• **HOW TO COMPLETE THIS TASK**:
Transcribe every line of the data below verbatim, omitting the pictures from your answer.

[Camera calibration data]
──────────
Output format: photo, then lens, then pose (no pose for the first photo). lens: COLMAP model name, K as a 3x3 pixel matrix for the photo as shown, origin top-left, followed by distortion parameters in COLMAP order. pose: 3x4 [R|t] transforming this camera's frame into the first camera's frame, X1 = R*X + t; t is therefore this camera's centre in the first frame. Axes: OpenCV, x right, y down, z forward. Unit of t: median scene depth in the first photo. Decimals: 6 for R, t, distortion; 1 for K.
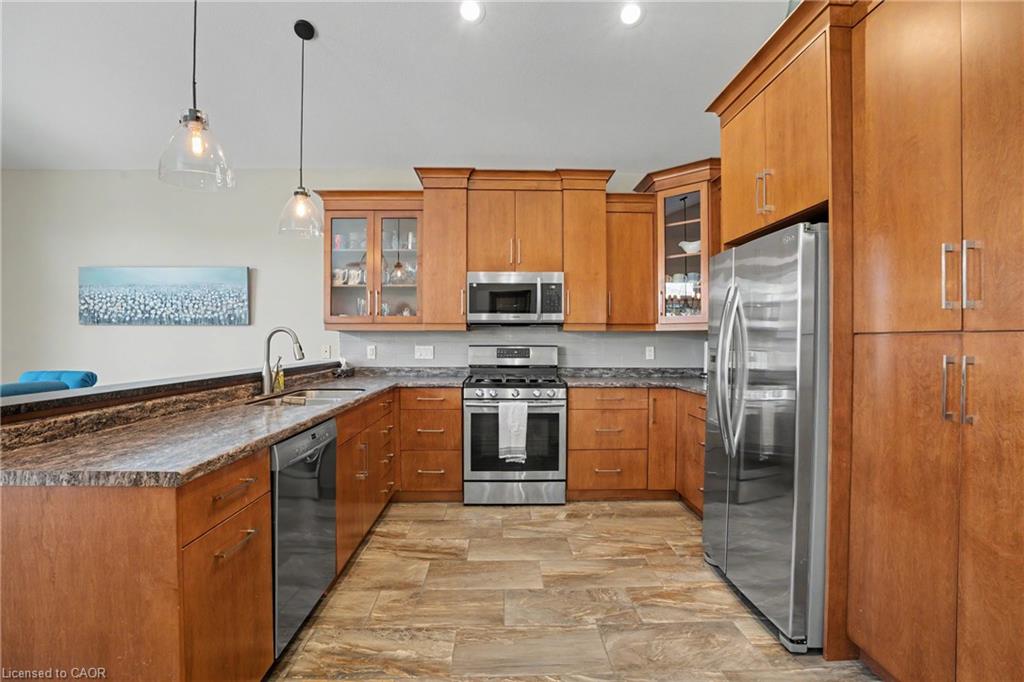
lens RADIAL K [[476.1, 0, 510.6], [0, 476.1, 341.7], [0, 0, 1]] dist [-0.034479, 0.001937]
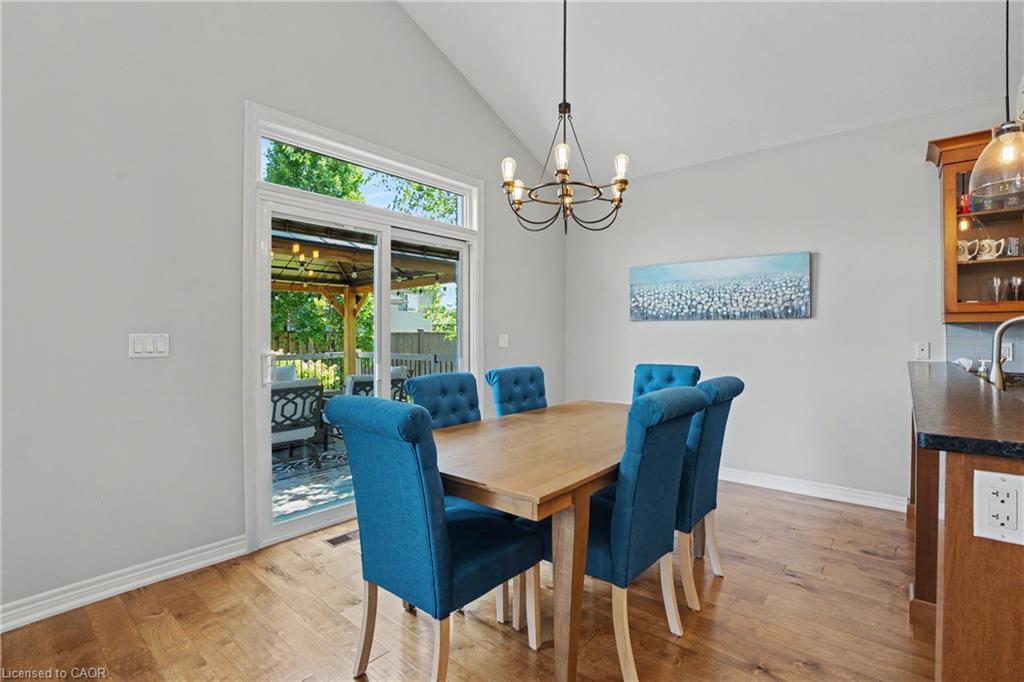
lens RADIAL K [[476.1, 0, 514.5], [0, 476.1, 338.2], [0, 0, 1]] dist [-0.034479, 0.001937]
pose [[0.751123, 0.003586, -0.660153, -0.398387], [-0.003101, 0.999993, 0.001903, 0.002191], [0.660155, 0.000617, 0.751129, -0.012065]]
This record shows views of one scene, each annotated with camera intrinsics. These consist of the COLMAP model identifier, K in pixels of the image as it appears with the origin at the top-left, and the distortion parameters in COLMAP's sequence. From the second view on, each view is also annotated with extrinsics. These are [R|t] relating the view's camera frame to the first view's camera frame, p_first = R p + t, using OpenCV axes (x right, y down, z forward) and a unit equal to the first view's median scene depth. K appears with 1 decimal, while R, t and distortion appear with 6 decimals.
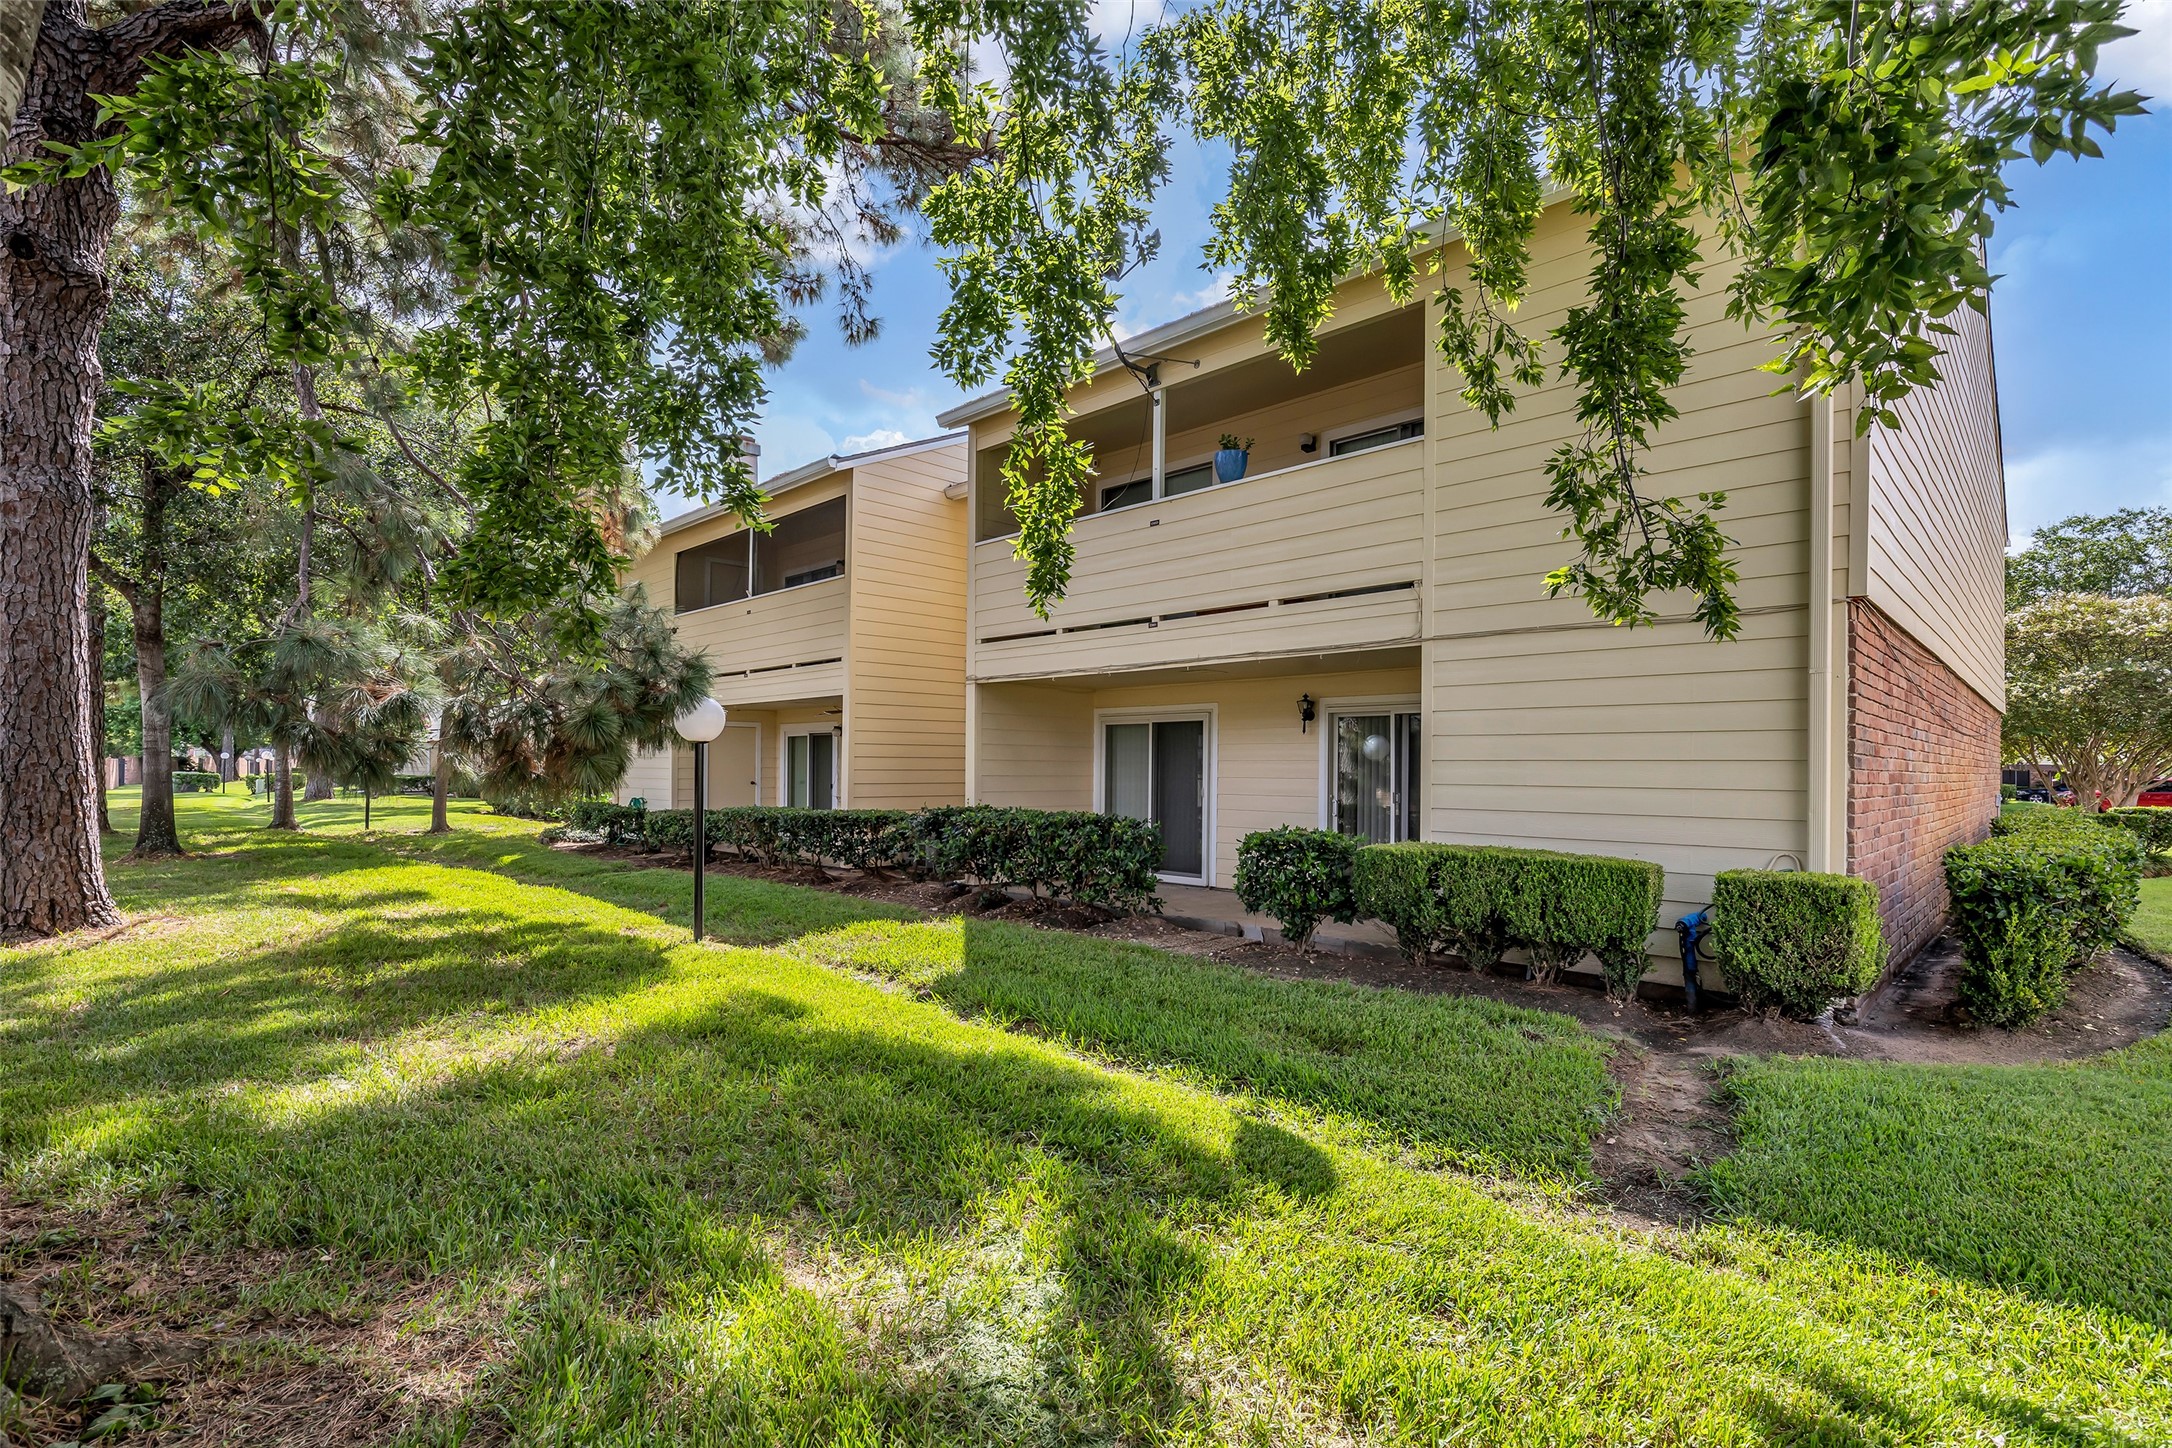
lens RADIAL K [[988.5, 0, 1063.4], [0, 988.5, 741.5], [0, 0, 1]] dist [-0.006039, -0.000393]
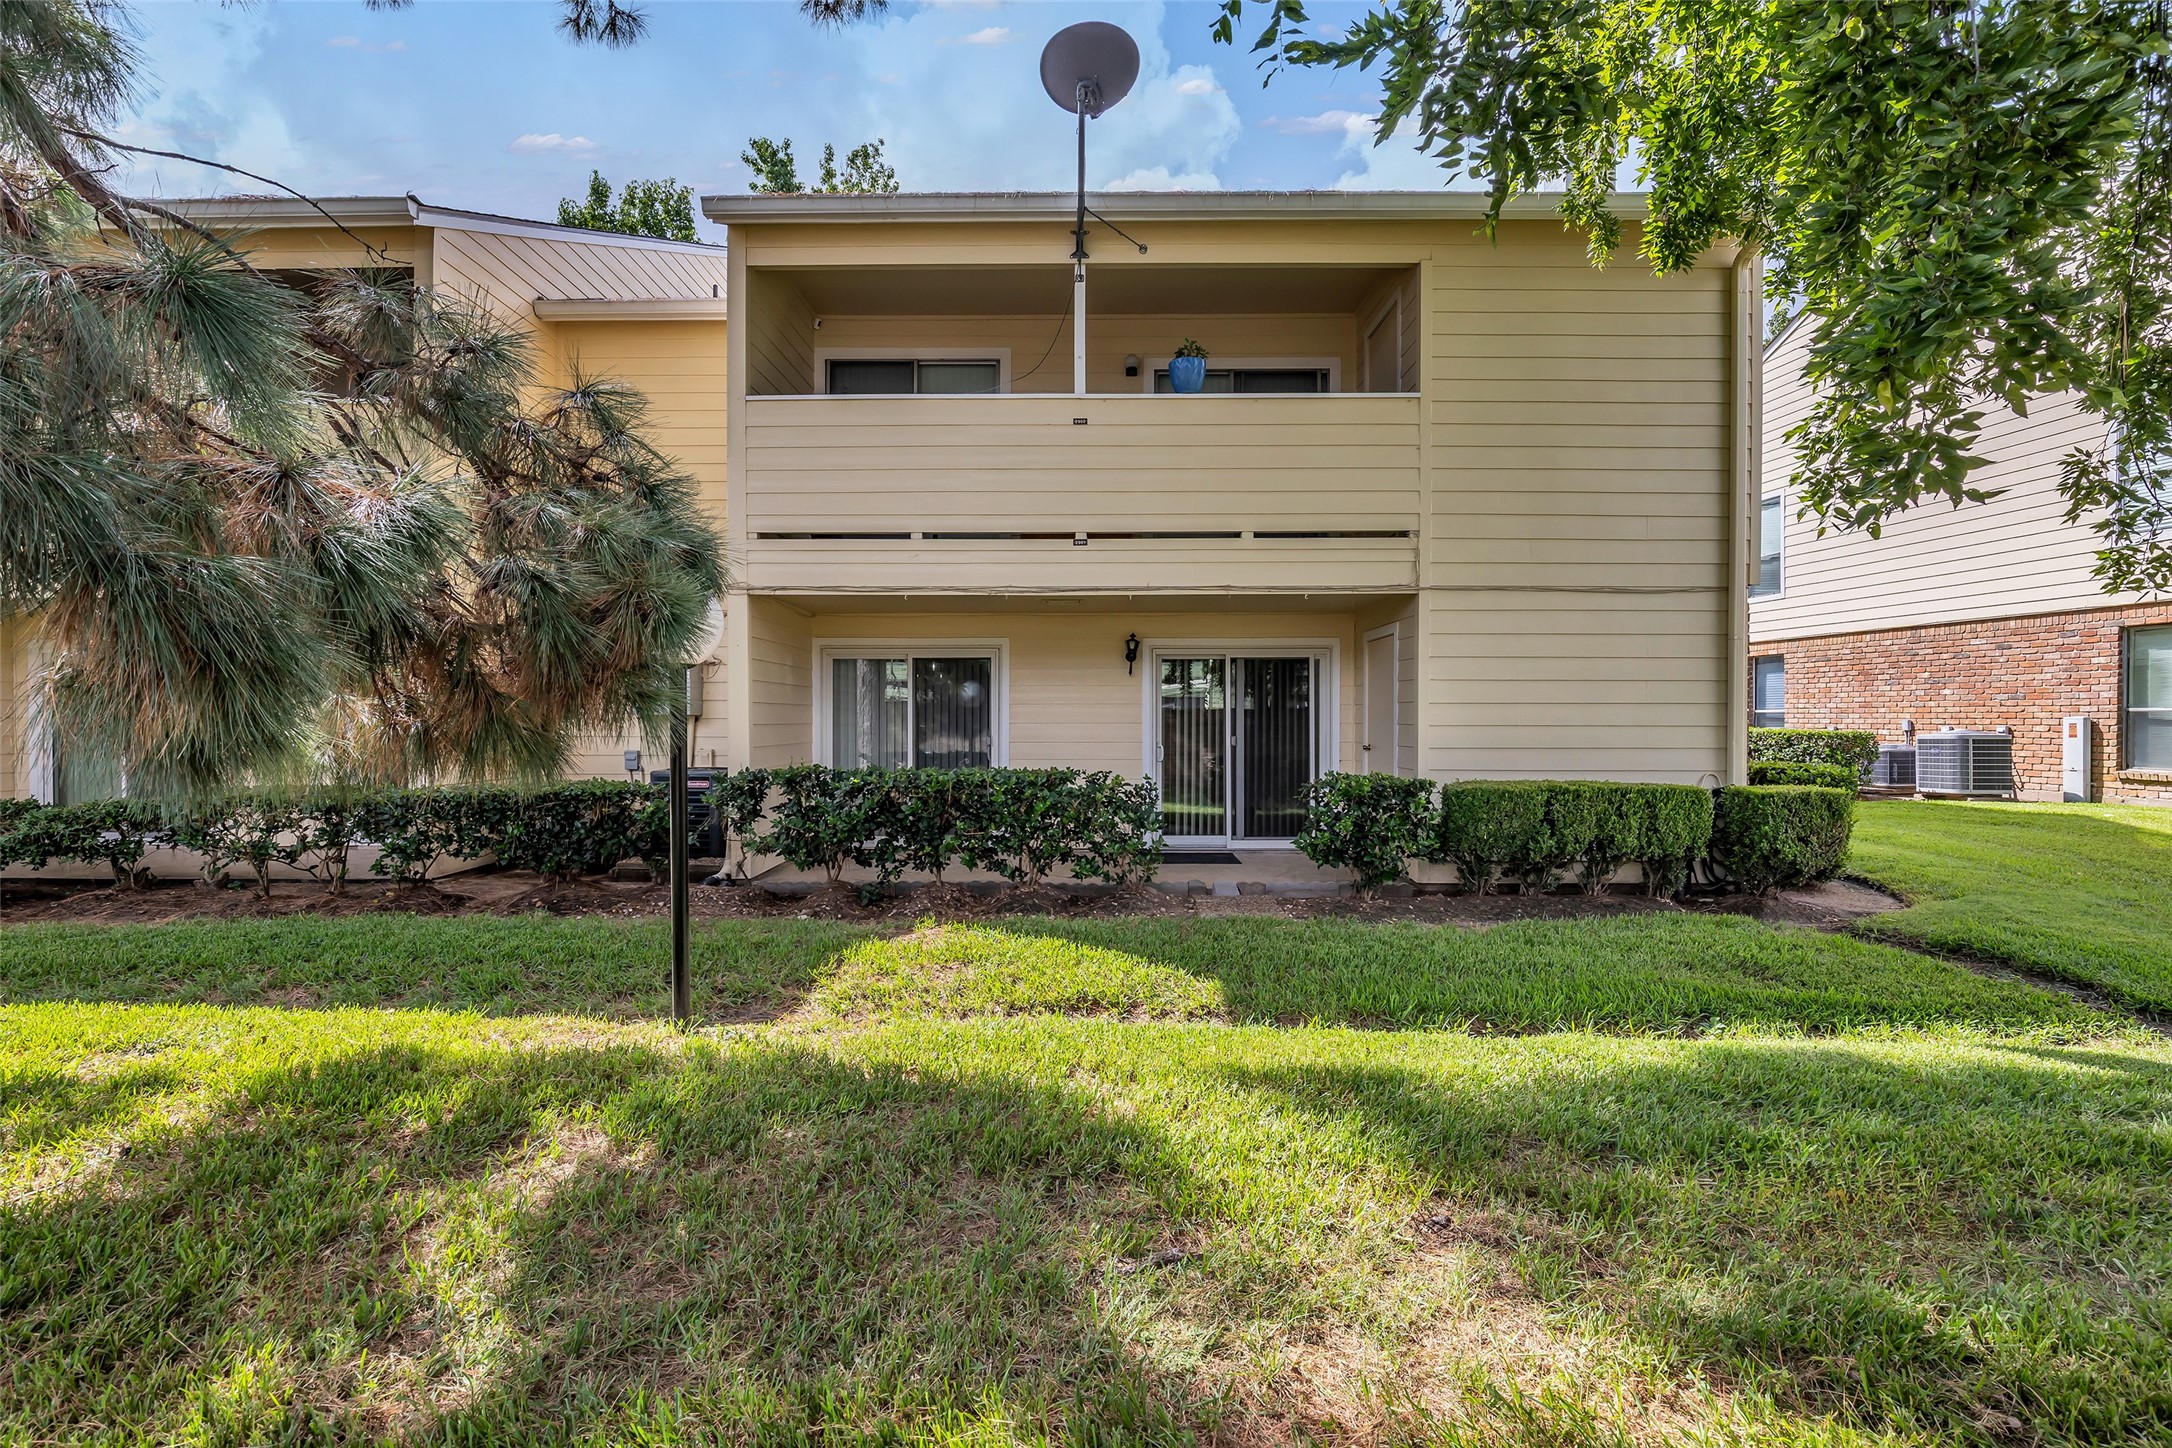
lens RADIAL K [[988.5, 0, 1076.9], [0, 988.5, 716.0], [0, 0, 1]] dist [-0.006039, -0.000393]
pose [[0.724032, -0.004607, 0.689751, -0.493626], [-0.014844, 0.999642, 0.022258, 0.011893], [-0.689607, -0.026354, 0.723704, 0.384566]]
──────────
• **EXPECTED OUTPUT**:
Output format: photo, then lens, then pose (no pose for the first photo). lens: COLMAP model name, K as a 3x3 pixel matrix for the photo as shown, origin top-left, followed by distortion parameters in COLMAP order. pose: 3x4 [R|t] transforming this camera's frame into the first camera's frame, X1 = R*X + t; t is therefore this camera's centre in the first frame. Axes: OpenCV, x right, y down, z forward. Unit of t: median scene depth in the first photo. Decimals: 6 for R, t, distortion; 1 for K.
lens RADIAL K [[476.1, 0, 510.6], [0, 476.1, 341.7], [0, 0, 1]] dist [-0.034479, 0.001937]
lens RADIAL K [[476.1, 0, 514.5], [0, 476.1, 338.2], [0, 0, 1]] dist [-0.034479, 0.001937]
pose [[0.751123, 0.003586, -0.660153, -0.398387], [-0.003101, 0.999993, 0.001903, 0.002191], [0.660155, 0.000617, 0.751129, -0.012065]]
This record shows views of one scene, each annotated with camera intrinsics. These consist of the COLMAP model identifier, K in pixels of the image as it appears with the origin at the top-left, and the distortion parameters in COLMAP's sequence. From the second view on, each view is also annotated with extrinsics. These are [R|t] relating the view's camera frame to the first view's camera frame, p_first = R p + t, using OpenCV axes (x right, y down, z forward) and a unit equal to the first view's median scene depth. K appears with 1 decimal, while R, t and distortion appear with 6 decimals.
lens RADIAL K [[988.5, 0, 1063.4], [0, 988.5, 741.5], [0, 0, 1]] dist [-0.006039, -0.000393]
lens RADIAL K [[988.5, 0, 1076.9], [0, 988.5, 716.0], [0, 0, 1]] dist [-0.006039, -0.000393]
pose [[0.724032, -0.004607, 0.689751, -0.493626], [-0.014844, 0.999642, 0.022258, 0.011893], [-0.689607, -0.026354, 0.723704, 0.384566]]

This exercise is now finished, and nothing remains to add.